Switzerland is well-equipped to operate in unstable environments. In the past years, Switzerland has started the most ambitious administrative reform amongst all DAC members, called Fit-for-Purpose (F4P), which has brought together SDC’s Humanitarian and Development units. This has allowed for joined-up analysis and response to emerging or protracted crises, linking short and long-term response. SDC’s two-year learning journey (2020-2022) on staying engaged in authoritarian contexts makes it better equipped to react to democratic backsliding and is also helpful for other DAC members. Switzerland’s neutrality, technical expertise and robust frameworks mean it knows how to build trust with local authorities while protecting civil society actors, making it a valued development partner even in politically constrained environments. Building on this unique position, Switzerland should incentivise staff to dedicate the time to build and secure these partnerships and the political understanding to gear programmes towards key aspects of resilience and stabilisation. Building on the F4P reform, Switzerland could further link development efforts and peace objectives. It could apply a fragility lens throughout its portfolio and not just in contexts of crisis.
Switzerland has pioneered various positive development initiatives with the private sector, but stronger linkages across instruments would achieve more impact. Initiatives include vocational training, results-based financing, and the SDG Impact Finance Initiative (SIFI), which aims at mobilising private resources for development. SECO and SDC sometimes operate on similar themes – such as economic framework conditions, skills development, SME support, investment funds – with limited opportunities for knowledge exchange. Moreover, embassies do not work closely with projects supported by Swiss instruments, such as SIFI or SIFEM, and are sometimes not aware of them. Clarifying the links across instruments and identifying areas for complementarity would allow Switzerland to make the best of its private sector toolbox.
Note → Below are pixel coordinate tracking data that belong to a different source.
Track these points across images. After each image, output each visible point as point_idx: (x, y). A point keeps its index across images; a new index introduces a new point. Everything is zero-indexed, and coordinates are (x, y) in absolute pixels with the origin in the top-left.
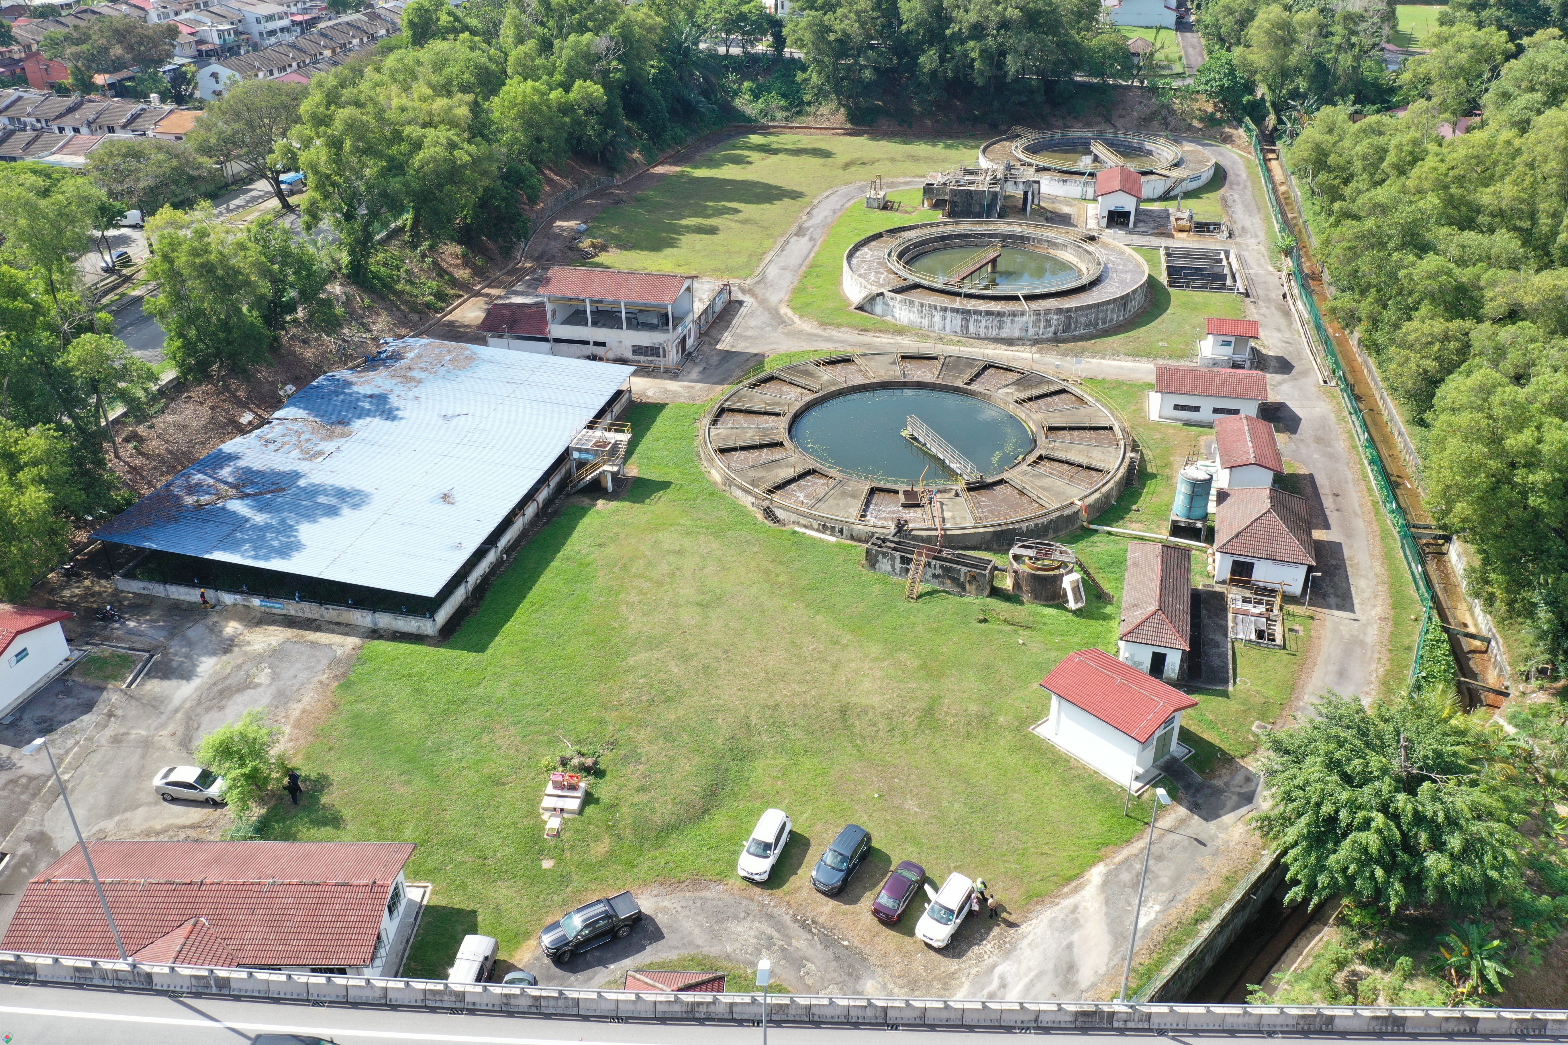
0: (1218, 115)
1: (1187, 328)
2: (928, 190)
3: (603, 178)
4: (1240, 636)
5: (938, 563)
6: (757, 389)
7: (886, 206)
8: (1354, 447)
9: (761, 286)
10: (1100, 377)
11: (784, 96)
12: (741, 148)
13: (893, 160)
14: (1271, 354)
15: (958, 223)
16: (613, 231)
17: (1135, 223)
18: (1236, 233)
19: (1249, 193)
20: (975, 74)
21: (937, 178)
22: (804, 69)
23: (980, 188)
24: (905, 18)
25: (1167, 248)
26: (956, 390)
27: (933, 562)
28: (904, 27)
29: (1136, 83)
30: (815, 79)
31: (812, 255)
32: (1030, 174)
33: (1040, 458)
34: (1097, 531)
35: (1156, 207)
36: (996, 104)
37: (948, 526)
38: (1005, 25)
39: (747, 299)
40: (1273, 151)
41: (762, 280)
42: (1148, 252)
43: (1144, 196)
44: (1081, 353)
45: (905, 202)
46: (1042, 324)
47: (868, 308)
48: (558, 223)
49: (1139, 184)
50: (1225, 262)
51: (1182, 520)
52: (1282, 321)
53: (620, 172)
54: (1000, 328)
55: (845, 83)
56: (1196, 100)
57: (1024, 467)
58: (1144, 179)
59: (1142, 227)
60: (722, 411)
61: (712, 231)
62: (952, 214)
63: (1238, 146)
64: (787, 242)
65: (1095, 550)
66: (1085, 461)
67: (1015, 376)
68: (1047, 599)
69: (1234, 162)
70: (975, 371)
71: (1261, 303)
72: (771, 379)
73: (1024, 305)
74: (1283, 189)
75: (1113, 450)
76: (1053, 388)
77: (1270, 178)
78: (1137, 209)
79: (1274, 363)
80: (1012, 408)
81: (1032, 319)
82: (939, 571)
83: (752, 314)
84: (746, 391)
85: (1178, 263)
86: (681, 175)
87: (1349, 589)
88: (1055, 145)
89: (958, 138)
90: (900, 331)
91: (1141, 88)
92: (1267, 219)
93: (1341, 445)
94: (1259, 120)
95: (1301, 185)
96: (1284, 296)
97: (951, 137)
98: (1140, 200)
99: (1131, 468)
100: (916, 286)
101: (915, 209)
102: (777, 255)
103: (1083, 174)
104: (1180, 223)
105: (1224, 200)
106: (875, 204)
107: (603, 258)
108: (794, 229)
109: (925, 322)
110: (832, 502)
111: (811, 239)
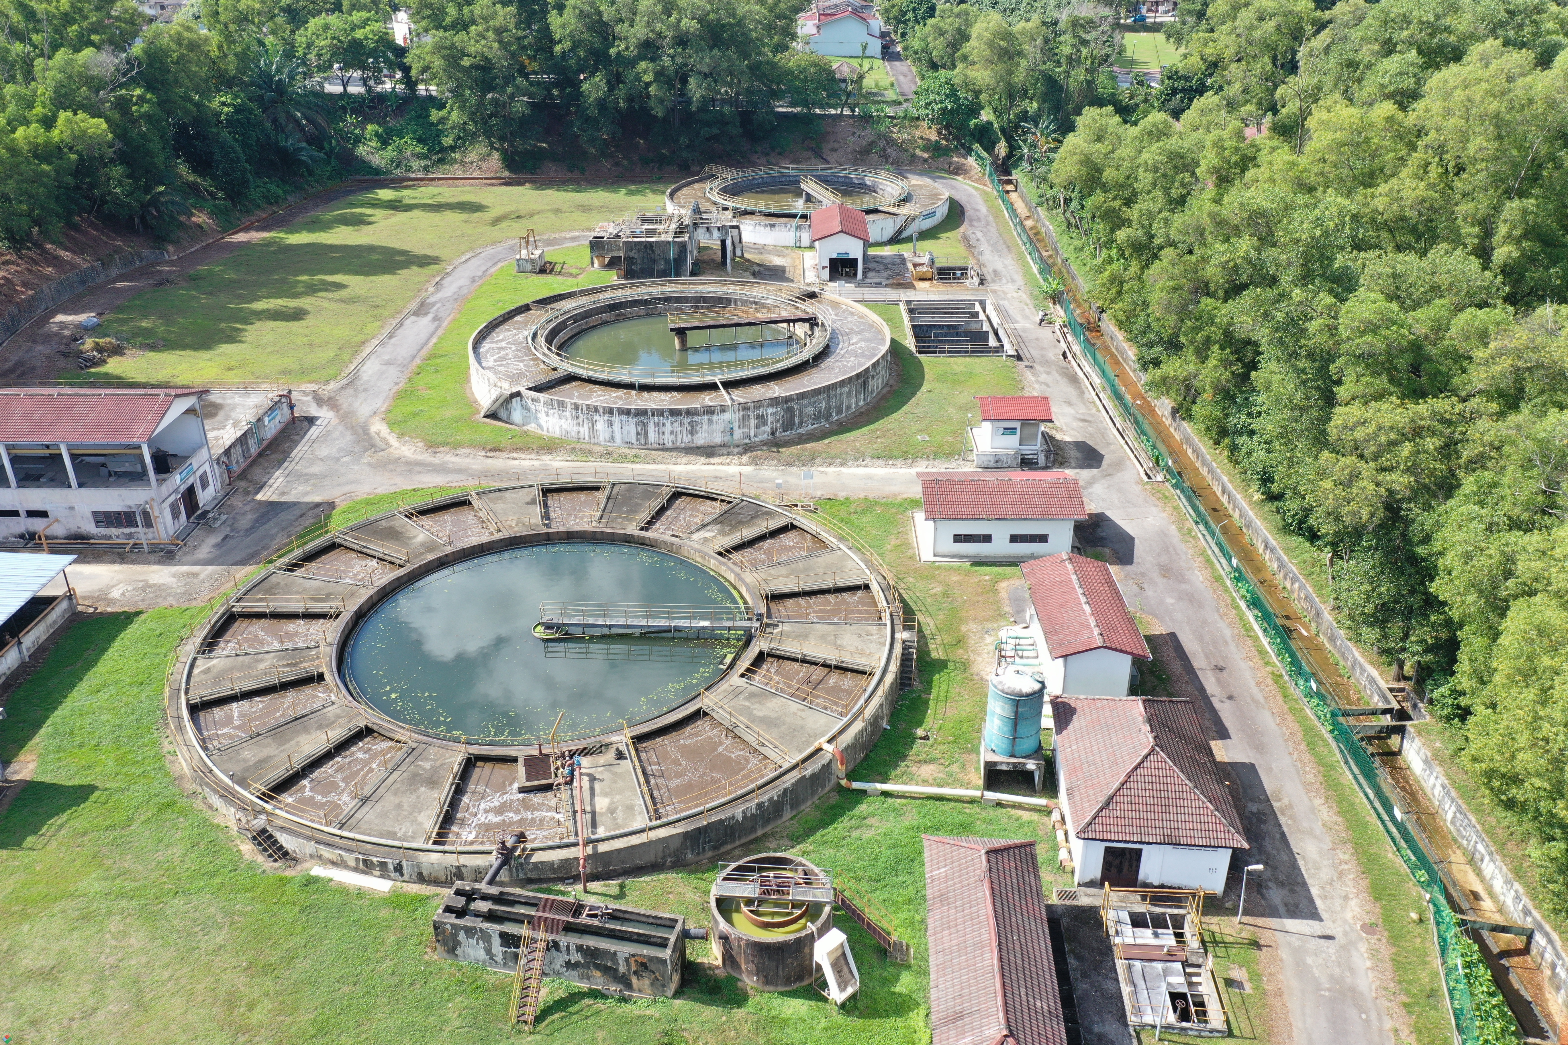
0: (943, 142)
1: (951, 410)
2: (597, 245)
3: (146, 252)
4: (1148, 1019)
5: (574, 940)
6: (299, 572)
7: (544, 269)
8: (1218, 579)
9: (349, 391)
10: (842, 495)
11: (420, 140)
12: (361, 206)
13: (557, 211)
14: (1068, 439)
15: (633, 286)
16: (144, 324)
17: (864, 273)
18: (988, 277)
19: (993, 230)
20: (652, 103)
21: (607, 228)
22: (441, 106)
23: (663, 238)
24: (557, 36)
25: (908, 302)
26: (628, 540)
27: (564, 940)
28: (558, 49)
29: (847, 112)
30: (455, 117)
31: (434, 340)
32: (727, 219)
33: (761, 658)
34: (864, 792)
35: (887, 251)
36: (684, 140)
37: (601, 832)
38: (682, 41)
39: (324, 414)
40: (1010, 182)
41: (352, 382)
42: (885, 308)
43: (872, 240)
44: (811, 460)
45: (570, 262)
46: (753, 422)
47: (503, 414)
48: (60, 318)
49: (864, 224)
50: (982, 316)
51: (1003, 760)
52: (1070, 391)
53: (176, 242)
54: (692, 432)
55: (494, 121)
56: (917, 127)
57: (734, 679)
58: (870, 218)
59: (873, 278)
60: (229, 620)
61: (298, 315)
62: (630, 274)
63: (970, 178)
64: (401, 324)
65: (867, 834)
66: (831, 656)
67: (717, 508)
68: (788, 981)
69: (969, 196)
70: (655, 505)
71: (1037, 367)
72: (332, 547)
73: (724, 396)
74: (1029, 223)
75: (873, 629)
76: (774, 524)
77: (1013, 213)
78: (865, 255)
79: (1074, 453)
80: (713, 563)
81: (737, 416)
82: (576, 957)
83: (323, 438)
84: (281, 577)
85: (925, 320)
86: (268, 243)
87: (1294, 866)
88: (759, 185)
89: (641, 182)
90: (549, 446)
91: (853, 116)
92: (1021, 259)
93: (1199, 577)
94: (989, 147)
95: (1053, 218)
96: (1064, 355)
97: (633, 182)
98: (867, 244)
99: (906, 659)
100: (570, 378)
101: (583, 270)
102: (382, 343)
103: (794, 216)
104: (919, 269)
105: (966, 239)
106: (529, 267)
107: (114, 366)
108: (414, 306)
109: (585, 431)
110: (390, 800)
111: (436, 319)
In addition, while Switzerland currently leads the way on untying ODA, planned partially tied aid programme for Ukraine risks undermining Switzerland’s standing.
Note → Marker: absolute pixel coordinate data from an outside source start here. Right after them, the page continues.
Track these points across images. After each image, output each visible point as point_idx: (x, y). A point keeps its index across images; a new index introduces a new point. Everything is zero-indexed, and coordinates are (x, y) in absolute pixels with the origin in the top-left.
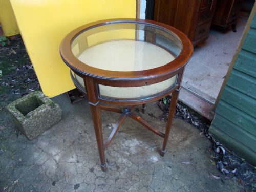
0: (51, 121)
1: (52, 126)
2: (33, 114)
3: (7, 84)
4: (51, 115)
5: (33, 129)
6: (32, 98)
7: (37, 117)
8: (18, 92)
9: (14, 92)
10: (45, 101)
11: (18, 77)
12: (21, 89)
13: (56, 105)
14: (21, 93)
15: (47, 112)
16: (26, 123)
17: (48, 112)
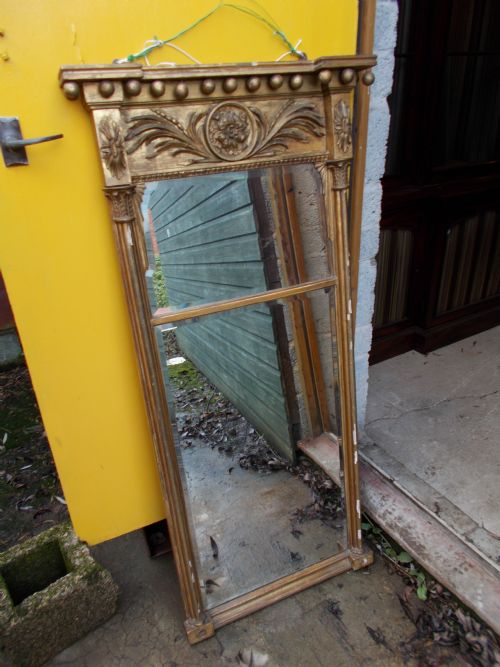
0: (85, 620)
1: (85, 634)
2: (37, 605)
3: (9, 477)
4: (88, 602)
5: (32, 647)
6: (49, 544)
7: (46, 611)
8: (28, 503)
9: (21, 504)
10: (77, 562)
11: (39, 457)
12: (37, 496)
13: (103, 574)
14: (35, 507)
15: (76, 597)
16: (15, 629)
17: (80, 597)
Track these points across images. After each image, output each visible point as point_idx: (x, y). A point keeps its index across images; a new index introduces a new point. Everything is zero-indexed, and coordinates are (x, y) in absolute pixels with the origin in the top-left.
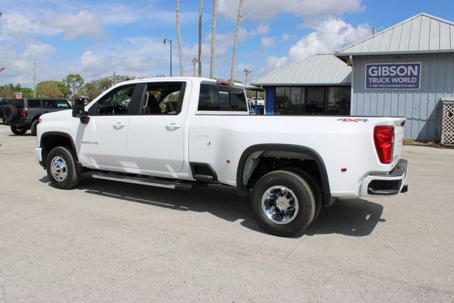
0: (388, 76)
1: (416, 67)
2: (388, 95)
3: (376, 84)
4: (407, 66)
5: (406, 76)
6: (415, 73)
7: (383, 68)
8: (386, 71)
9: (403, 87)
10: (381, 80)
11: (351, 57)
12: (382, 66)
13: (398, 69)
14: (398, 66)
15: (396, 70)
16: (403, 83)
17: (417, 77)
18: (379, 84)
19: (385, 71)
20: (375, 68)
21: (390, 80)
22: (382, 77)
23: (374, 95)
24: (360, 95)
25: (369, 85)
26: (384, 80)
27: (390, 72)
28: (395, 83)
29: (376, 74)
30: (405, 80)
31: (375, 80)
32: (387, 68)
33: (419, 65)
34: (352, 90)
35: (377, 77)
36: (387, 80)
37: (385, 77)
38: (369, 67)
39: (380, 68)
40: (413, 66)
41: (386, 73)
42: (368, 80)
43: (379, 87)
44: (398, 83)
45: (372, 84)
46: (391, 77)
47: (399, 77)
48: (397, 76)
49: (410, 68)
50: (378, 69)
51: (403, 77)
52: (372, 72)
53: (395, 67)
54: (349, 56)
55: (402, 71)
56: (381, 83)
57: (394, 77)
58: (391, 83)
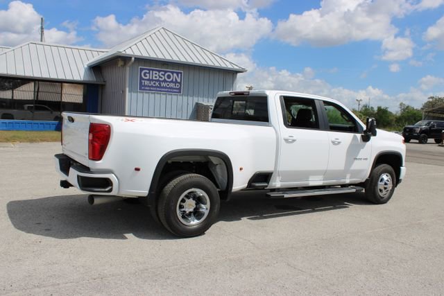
0: (158, 81)
1: (180, 75)
2: (158, 96)
3: (148, 86)
4: (173, 73)
5: (172, 82)
6: (179, 80)
7: (154, 72)
8: (157, 75)
9: (170, 91)
10: (152, 83)
11: (133, 59)
12: (153, 70)
13: (166, 75)
14: (166, 72)
15: (164, 75)
16: (170, 88)
17: (180, 83)
18: (150, 87)
19: (155, 75)
20: (148, 71)
21: (160, 84)
22: (153, 80)
23: (146, 95)
24: (134, 95)
25: (142, 88)
26: (154, 84)
27: (160, 77)
28: (163, 87)
29: (148, 78)
30: (172, 85)
31: (147, 83)
32: (158, 73)
33: (181, 73)
34: (127, 89)
35: (149, 80)
36: (157, 84)
37: (155, 80)
38: (142, 70)
39: (151, 72)
40: (177, 73)
41: (156, 77)
42: (141, 83)
43: (150, 90)
44: (166, 88)
45: (145, 86)
46: (160, 81)
47: (167, 82)
48: (165, 81)
49: (175, 75)
50: (149, 73)
51: (170, 82)
52: (145, 75)
53: (163, 73)
54: (131, 58)
55: (169, 76)
56: (152, 86)
57: (162, 81)
58: (160, 87)
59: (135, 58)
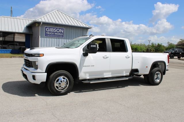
0: (53, 32)
1: (63, 30)
2: (53, 39)
4: (60, 29)
5: (59, 32)
6: (62, 32)
7: (52, 29)
8: (53, 30)
9: (58, 37)
10: (51, 33)
12: (51, 28)
13: (57, 30)
14: (57, 28)
15: (56, 30)
17: (63, 33)
18: (50, 35)
19: (52, 30)
20: (49, 28)
21: (54, 34)
22: (51, 32)
23: (48, 39)
24: (43, 39)
25: (46, 35)
26: (52, 33)
27: (54, 31)
28: (56, 35)
29: (49, 31)
30: (60, 34)
31: (48, 33)
32: (53, 29)
33: (63, 29)
34: (40, 36)
35: (49, 32)
36: (53, 33)
38: (46, 28)
39: (50, 28)
40: (62, 29)
41: (52, 31)
42: (46, 33)
43: (50, 36)
44: (57, 35)
45: (47, 34)
49: (61, 30)
50: (49, 29)
51: (58, 33)
52: (47, 30)
53: (56, 29)
54: (41, 23)
55: (58, 30)
56: (51, 35)
57: (55, 32)
58: (54, 35)
59: (43, 23)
Switzerland has taken steps to improve policy coherence for sustainable development but struggles to systematically integrate transboundary considerations into federal policies. Standardised consultation and co-ordination mechanisms ensure consensus-building and cross‑departmental alignment, and the 2030 Sustainable Development Strategy and its action plans aim to integrate sustainable development across all policy sectors. However, these initiatives rarely assess the transboundary impacts of policies. Switzerland supports sustainable trade through corresponding provisions in trade agreements and platforms like the Better Gold Initiative, though compliance burdens and market practices pose challenges. Progress has been made in responsible business conduct and tackling illicit financial flows, but gaps persist in commodities trading regulations and anti-bribery enforcement.